What is MCP, Model Context Protocol?

May 24, 2025

What is Model Context Protocol (MCP)?

After trying to wrap my head around MCPs for the past couple weeks, I finally get it now.

It helps me to think about it backwards:

Protocol → Context → Model

MCP is a protocol (a standard way of doing something) for providing context (structured, relevant information) to a model (like Claude 4 Opus, Gemini 2.5 Pro, or whatever LLM you’re working with).

That's the gist of it.


Okay, but what is it?

Last week at the first Cursor meetup in Toronto at 535, I had the opportunity to ask Dan Sadler, CTO of Rootly, about MCPs. He summed it up nicely:

“MCP is an abstraction on top of APIs to talk to them with natural language.”


Where did MCPs come from?

Mike Krieger is Chief Product Officer at Anthropic, the company that created several jaw dropping LLMs, including Claude 3.5 and the newly announced Claude 4 Sonnet and Opus. MCPs were born at Anthropic. Mike shared the origin story during a Sequoia talk titled “Building AI Products From the Bottom Up.” https://www.youtube.com/watch?v=Js1gU6L1Zi8

The Anthropic team built a "connector" for Google Drive into Claude to give it access to a user's docs, sheets and other files. Those files are useful "context" if you want your "model" to help you with work.

Next, they built a "connector" for GitHub to give the models access to a repo's source code, PRs, git commit messages, and more.

These two connectors were built completely differently.

As a third "connector" was being scoped out, someone asked: shouldn't these connectors have more in common? MCP came out of that moment. It was two engineers realizing there was a pattern here.

Hence, a protocol for providing context to models was born. That's mcp.

P.S. If you're wondering why Mike Krieger sounds so familiar. He co-founded Instagram with Kevin Systrom.


Why does this matter?

Because context is what makes AI models really useful.

“Context” means everything from “read this document” to “fetch the docs for the latest version of this library” to “mark this ticket as done in Linear.” Without a shared structure for these interactions, every integration becomes bespoke and brittle.

MCP fixes this.

Want to browse browse through literally thousands of MCPs? Visit smithery.ai.


So, what's next?

MCPs are heading in two major directions:

  1. Taking action
    The first wave of MCPs focused on pulling in information. But going forward, enabling models to take actions. This is how you move from just chatting with models to actually getting things done. Remember Dan Sadlers comment about MCPs being "an abstraction for APIs." Pretty sure there'll be MCPs for things we currently do with APIs, and more.

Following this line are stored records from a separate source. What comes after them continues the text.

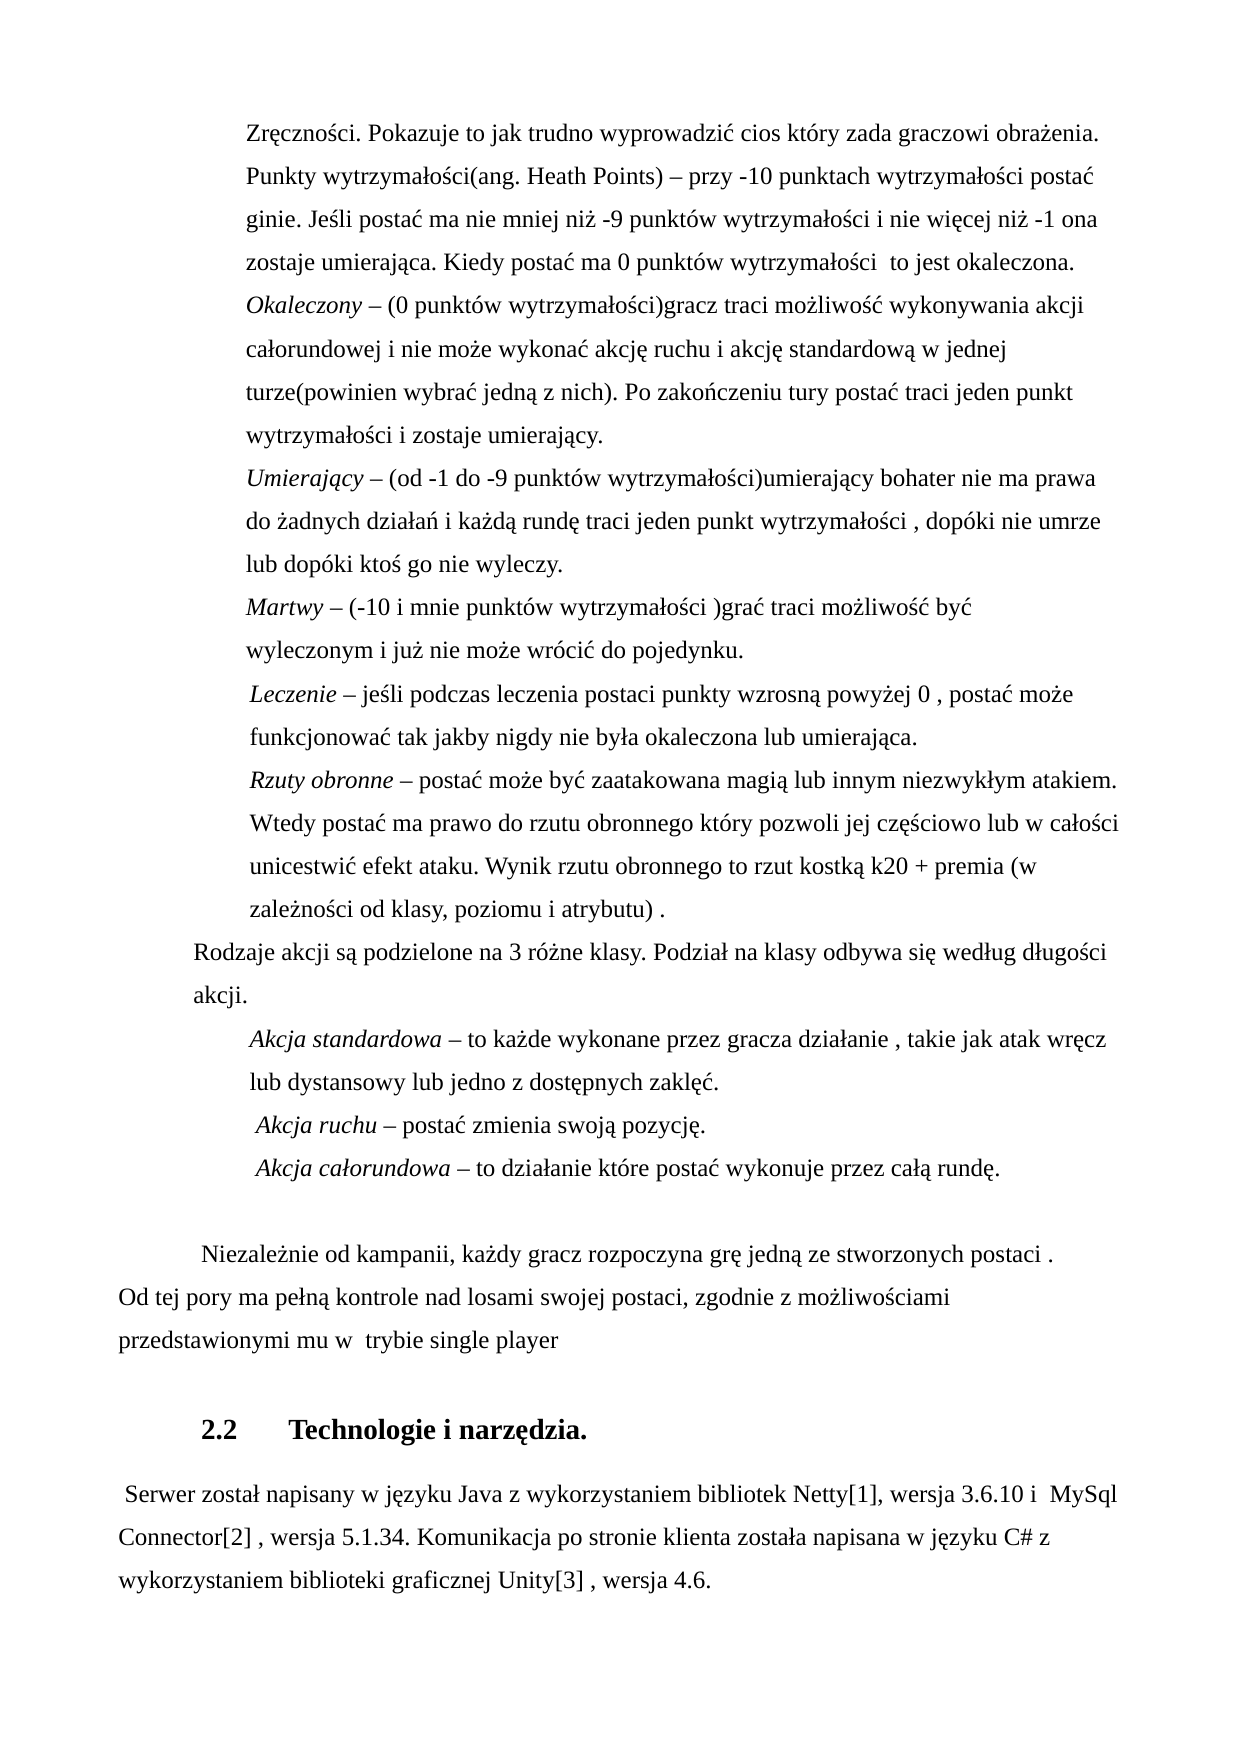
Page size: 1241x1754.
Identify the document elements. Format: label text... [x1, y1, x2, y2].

text Zręczności. Pokazuje to jak trudno wyprowadzić cios który zada graczowi obrażenia. [246, 118, 1122, 147]
text Akcja ruchu – postać zmienia swoją pozycję. Akcja całorundowa – to działanie które postać wykonuje przez całą rundę. [249, 1110, 1122, 1182]
text Niezależnie od kampanii, każdy gracz rozpoczyna grę jedną ze stworzonych postaci . Od tej pory ma pełną kontrole nad losami swojej postaci, zgodnie z możliwościami przedstawionymi mu w trybie single player [118, 1239, 1122, 1354]
text Umierający – (od -1 do -9 punktów wytrzymałości)umierający bohater nie ma prawa do żadnych działań i każdą rundę traci jeden punkt wytrzymałości , dopóki nie umrze lub dopóki ktoś go nie wyleczy. [246, 463, 1122, 578]
text Rzuty obronne – postać może być zaatakowana magią lub innym niezwykłym atakiem. Wtedy postać ma prawo do rzutu obronnego który pozwoli jej częściowo lub w całości unicestwić efekt ataku. Wynik rzutu obronnego to rzut kostką k20 + premia (w zależności od klasy, poziomu i atrybutu) . [249, 765, 1122, 923]
text Leczenie – jeśli podczas leczenia postaci punkty wzrosną powyżej 0 , postać może funkcjonować tak jakby nigdy nie była okaleczona lub umierająca. [249, 679, 1122, 751]
text Punkty wytrzymałości(ang. Heath Points) – przy -10 punktach wytrzymałości postać ginie. Jeśli postać ma nie mniej niż -9 punktów wytrzymałości i nie więcej niż -1 ona zostaje umierająca. Kiedy postać ma 0 punktów wytrzymałości to jest okaleczona. [246, 161, 1122, 276]
text 2.2 Technologie i narzędzia. [118, 1412, 1122, 1445]
text Akcja standardowa – to każde wykonane przez gracza działanie , takie jak atak wręcz lub dystansowy lub jedno z dostępnych zaklęć. [249, 1024, 1122, 1096]
text Okaleczony – (0 punktów wytrzymałości)gracz traci możliwość wykonywania akcji całorundowej i nie może wykonać akcję ruchu i akcję standardową w jednej turze(powinien wybrać jedną z nich). Po zakończeniu tury postać traci jeden punkt wytrzymałości i zostaje umierający. [246, 291, 1122, 449]
text Serwer został napisany w języku Java z wykorzystaniem bibliotek Netty[1], wersja 3.6.10 i MySql Connector[2] , wersja 5.1.34. Komunikacja po stronie klienta została napisana w języku C# z wykorzystaniem biblioteki graficznej Unity[3] , wersja 4.6. [118, 1479, 1122, 1594]
text Rodzaje akcji są podzielone na 3 różne klasy. Podział na klasy odbywa się według długości akcji. [193, 937, 1122, 1009]
text Martwy – (-10 i mnie punktów wytrzymałości )grać traci możliwość być wyleczonym i już nie może wrócić do pojedynku. [193, 592, 1122, 664]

  2. Agent-to-Agent collaboration
    As agents become more capable, the question becomes how they talk to each other. It’s an exciting space. We'll see agents delegating (aka, hiring) tasks to other agents. Seamless communication between agents will be critical for this. Agent2Agent (A2A) by Google is an open standard that's catching on that aims to facilitate this. But that's a story for another day blog post.


Let's Recap

  • MCP = Model Context Protocol

  • It’s a protocol for providing context to models.

  • MCPs help models not just retrieve context, but also take actions and potentially collaborate with other agents.